**GIVEN ENTRIES**

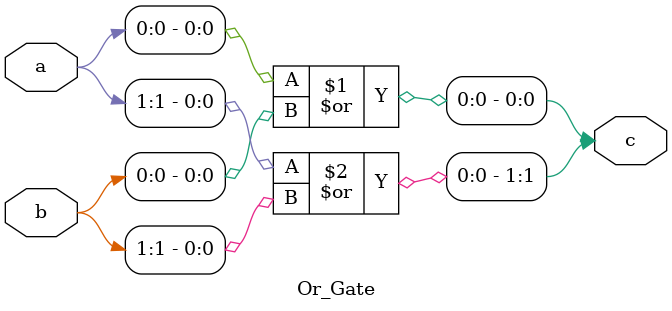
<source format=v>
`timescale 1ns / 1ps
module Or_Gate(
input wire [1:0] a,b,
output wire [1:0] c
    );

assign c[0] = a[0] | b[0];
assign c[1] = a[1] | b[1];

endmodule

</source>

...

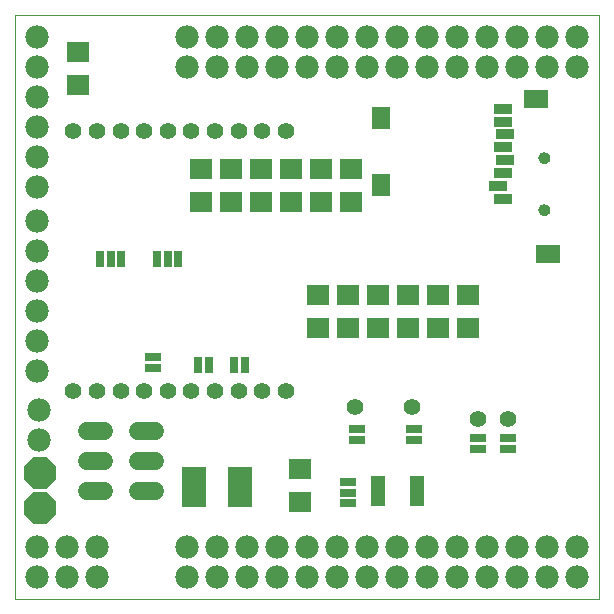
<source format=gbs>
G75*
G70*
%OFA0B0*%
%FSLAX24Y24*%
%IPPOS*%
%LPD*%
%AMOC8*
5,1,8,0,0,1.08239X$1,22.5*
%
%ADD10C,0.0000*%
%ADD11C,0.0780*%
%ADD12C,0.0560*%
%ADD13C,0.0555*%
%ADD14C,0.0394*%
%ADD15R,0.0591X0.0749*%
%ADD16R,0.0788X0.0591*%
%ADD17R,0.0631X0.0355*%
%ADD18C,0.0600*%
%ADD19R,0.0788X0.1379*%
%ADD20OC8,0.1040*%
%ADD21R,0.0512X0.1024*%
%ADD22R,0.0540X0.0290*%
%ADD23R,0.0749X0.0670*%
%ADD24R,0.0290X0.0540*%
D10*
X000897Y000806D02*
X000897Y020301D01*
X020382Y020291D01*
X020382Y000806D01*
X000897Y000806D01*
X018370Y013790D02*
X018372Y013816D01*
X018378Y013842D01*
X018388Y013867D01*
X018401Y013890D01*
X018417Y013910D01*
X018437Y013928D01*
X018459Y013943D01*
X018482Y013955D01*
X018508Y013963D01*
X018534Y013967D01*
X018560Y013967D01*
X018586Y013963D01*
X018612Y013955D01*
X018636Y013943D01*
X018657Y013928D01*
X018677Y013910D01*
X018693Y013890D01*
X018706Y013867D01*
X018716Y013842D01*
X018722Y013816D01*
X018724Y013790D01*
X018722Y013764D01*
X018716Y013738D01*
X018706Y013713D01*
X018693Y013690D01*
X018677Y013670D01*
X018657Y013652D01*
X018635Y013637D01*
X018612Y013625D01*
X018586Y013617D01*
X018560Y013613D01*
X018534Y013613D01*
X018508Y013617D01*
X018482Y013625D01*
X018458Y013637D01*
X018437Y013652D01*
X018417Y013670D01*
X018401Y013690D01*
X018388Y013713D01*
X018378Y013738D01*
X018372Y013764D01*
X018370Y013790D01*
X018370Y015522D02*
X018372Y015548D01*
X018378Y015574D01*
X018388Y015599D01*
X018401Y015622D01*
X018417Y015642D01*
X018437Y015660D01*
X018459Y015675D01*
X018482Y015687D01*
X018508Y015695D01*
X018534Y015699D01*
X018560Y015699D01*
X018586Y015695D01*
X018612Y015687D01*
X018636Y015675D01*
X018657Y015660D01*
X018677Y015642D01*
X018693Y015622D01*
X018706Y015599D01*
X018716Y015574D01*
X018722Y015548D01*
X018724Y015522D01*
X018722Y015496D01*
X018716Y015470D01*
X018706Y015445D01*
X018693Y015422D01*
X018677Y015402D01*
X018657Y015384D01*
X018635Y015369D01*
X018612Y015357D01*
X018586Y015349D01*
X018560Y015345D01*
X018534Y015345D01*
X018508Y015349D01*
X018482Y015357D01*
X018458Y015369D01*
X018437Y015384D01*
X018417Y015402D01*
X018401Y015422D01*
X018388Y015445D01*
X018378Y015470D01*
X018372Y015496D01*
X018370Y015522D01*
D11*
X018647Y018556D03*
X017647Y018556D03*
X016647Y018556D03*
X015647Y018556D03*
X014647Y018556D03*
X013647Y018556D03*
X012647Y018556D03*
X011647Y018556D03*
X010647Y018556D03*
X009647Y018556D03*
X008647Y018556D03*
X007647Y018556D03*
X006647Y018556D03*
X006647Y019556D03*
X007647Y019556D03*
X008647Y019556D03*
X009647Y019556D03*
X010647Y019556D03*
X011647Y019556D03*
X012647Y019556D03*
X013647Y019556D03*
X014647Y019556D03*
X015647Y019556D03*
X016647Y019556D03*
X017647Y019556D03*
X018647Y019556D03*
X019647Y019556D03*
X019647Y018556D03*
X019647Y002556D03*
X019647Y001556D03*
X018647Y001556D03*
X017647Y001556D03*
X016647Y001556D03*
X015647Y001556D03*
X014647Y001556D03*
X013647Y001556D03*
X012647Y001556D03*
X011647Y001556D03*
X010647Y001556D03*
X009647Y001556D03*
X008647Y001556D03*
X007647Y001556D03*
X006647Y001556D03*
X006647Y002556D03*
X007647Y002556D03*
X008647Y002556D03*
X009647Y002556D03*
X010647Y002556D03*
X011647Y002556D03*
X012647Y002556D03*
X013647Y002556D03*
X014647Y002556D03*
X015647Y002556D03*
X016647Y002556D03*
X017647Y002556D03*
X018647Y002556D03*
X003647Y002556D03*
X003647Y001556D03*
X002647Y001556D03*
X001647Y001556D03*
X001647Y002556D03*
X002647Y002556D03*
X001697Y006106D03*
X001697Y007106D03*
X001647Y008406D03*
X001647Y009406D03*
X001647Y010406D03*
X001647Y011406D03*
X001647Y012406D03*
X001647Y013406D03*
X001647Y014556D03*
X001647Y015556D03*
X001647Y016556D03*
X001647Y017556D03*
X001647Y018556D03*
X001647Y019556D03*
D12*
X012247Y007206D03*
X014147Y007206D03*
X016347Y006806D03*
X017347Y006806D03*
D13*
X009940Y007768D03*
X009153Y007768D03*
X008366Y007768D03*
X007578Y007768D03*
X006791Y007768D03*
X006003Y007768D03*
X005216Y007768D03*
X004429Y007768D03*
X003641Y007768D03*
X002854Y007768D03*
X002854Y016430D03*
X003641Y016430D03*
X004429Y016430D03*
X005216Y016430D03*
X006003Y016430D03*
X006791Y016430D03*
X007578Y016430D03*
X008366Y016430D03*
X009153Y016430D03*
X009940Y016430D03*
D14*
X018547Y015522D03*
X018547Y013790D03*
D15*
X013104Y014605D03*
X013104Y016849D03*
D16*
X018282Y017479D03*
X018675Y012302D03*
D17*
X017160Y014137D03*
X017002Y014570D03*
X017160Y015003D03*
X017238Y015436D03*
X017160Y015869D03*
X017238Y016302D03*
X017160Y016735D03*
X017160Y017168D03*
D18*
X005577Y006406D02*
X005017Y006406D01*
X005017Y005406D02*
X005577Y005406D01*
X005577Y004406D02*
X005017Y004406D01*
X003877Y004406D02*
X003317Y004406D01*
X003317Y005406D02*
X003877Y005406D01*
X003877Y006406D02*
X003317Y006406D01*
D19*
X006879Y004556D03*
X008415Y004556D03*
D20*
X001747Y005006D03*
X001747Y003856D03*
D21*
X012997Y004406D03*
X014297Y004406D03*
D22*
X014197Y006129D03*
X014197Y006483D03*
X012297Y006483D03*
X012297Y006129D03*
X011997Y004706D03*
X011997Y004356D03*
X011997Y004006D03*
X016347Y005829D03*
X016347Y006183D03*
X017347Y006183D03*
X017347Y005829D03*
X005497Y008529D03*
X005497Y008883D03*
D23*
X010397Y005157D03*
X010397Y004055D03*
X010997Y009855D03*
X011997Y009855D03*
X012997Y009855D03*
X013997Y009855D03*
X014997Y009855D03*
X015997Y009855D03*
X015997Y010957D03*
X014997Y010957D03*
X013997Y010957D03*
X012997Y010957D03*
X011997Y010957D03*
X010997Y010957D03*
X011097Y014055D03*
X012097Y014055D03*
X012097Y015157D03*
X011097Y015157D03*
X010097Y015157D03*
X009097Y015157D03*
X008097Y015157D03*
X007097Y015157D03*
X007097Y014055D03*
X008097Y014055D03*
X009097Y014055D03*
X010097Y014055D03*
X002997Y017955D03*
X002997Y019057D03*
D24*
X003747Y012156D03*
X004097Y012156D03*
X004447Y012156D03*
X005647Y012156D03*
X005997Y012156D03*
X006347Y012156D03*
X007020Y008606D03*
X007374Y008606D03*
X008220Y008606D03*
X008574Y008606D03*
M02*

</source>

**WHAT IS EXPECTED**
Would you quote everything above from the line containing "X003317Y006406D01*" down to the line containing "X008097Y014055D03*"? Include both of those lines and nothing else.

**YOUR RESPONSE**
X003317Y006406D01*
D19*
X006879Y004556D03*
X008415Y004556D03*
D20*
X001747Y005006D03*
X001747Y003856D03*
D21*
X012997Y004406D03*
X014297Y004406D03*
D22*
X014197Y006129D03*
X014197Y006483D03*
X012297Y006483D03*
X012297Y006129D03*
X011997Y004706D03*
X011997Y004356D03*
X011997Y004006D03*
X016347Y005829D03*
X016347Y006183D03*
X017347Y006183D03*
X017347Y005829D03*
X005497Y008529D03*
X005497Y008883D03*
D23*
X010397Y005157D03*
X010397Y004055D03*
X010997Y009855D03*
X011997Y009855D03*
X012997Y009855D03*
X013997Y009855D03*
X014997Y009855D03*
X015997Y009855D03*
X015997Y010957D03*
X014997Y010957D03*
X013997Y010957D03*
X012997Y010957D03*
X011997Y010957D03*
X010997Y010957D03*
X011097Y014055D03*
X012097Y014055D03*
X012097Y015157D03*
X011097Y015157D03*
X010097Y015157D03*
X009097Y015157D03*
X008097Y015157D03*
X007097Y015157D03*
X007097Y014055D03*
X008097Y014055D03*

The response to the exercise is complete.